55. The method of any one of claims 1 to 54, wherein said trained machine learning algorithm is trained by a method comprising: at a training stage, training a machine learning algorithm on a training set comprising:
(i) factor expression levels of resistance-associated factors in samples from subjects suffering from cancer and known to be responsive to said anticancer therapy and factor expression levels of resistance-associated factors in samples from subjects suffering from said cancer and known to be non- responsive to said anticancer therapy; and
(ii) labels associated with the responsiveness of said subjects suffering from said cancer; to produce a trained machine learning algorithm, wherein said trained machine learning algorithm is trained to output said resistance score and wherein said resistance-associated factors are selected from those provided in Tables 4 and 6.

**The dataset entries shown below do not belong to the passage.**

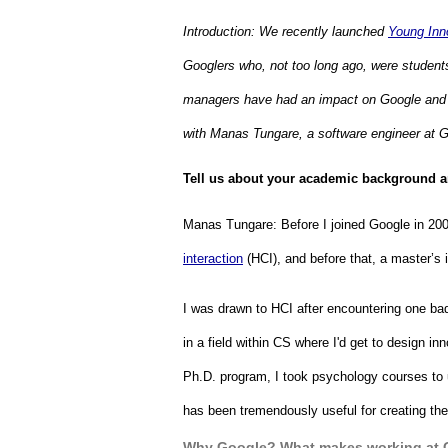
Introduction: We recently launched 
Young Inn
Googlers who, not too long ago, were students 
managers have had an impact on Google and ou
with Manas Tungare, a software engineer at G
Tell us about your academic background an
Manas Tungare: 
Before I joined Google in 200
interaction
 (HCI), and before that, a master’
I was drawn to HCI after encountering one badly
in a field within CS where I'd get to design i
Ph.D. program, I took psychology courses to
has been tremendously useful for creating the
Why Google? What makes working at 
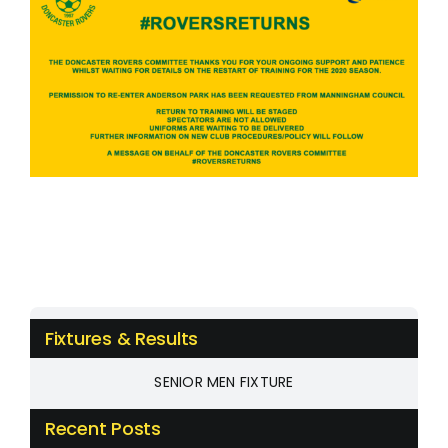
Fixtures & Results
SENIOR MEN FIXTURE
Recent Posts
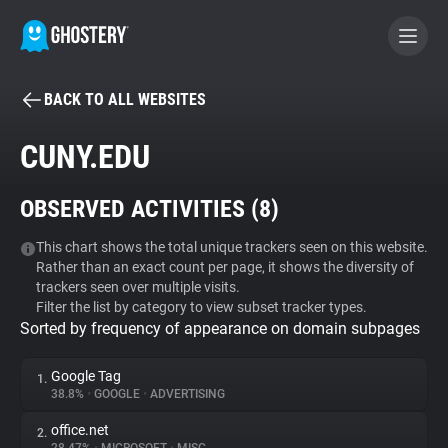
BACK TO ALL WEBSITES
BECOME A CONTRIBUTOR
CUNY.EDU
GHOSTERY PRIVACY SUITE
OBSERVED ACTIVITIES (
8
)
Tracker & Ad Blocker
This chart shows the total unique trackers seen on this website.
Rather than an exact count per page, it shows the diversity of
WhoTracks.Me
trackers seen over multiple visits.
Filter the list by category to view subset tracker types.
Sorted by frequency of appearance on domain subpages
Privacy Digest
Google Tag
1.
38.8%
•
GOOGLE
•
ADVERTISING
Search
office.net
2.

56. The method of claim 55, wherein said expression levels of resistance-associated factors are labeled with said labels.
57. The method of claim 55 or 56, wherein said total resistance score predetermined threshold is 5 and a resistance score above 5 indicates the subject is resistant to the therapy or said total resistance score is converted to a total response score by the equation (10-total resistance score) and wherein a total response score above a predetermined threshold indicates the subject is responsive to therapy, optionally wherein said total response score predetermined threshold is 5.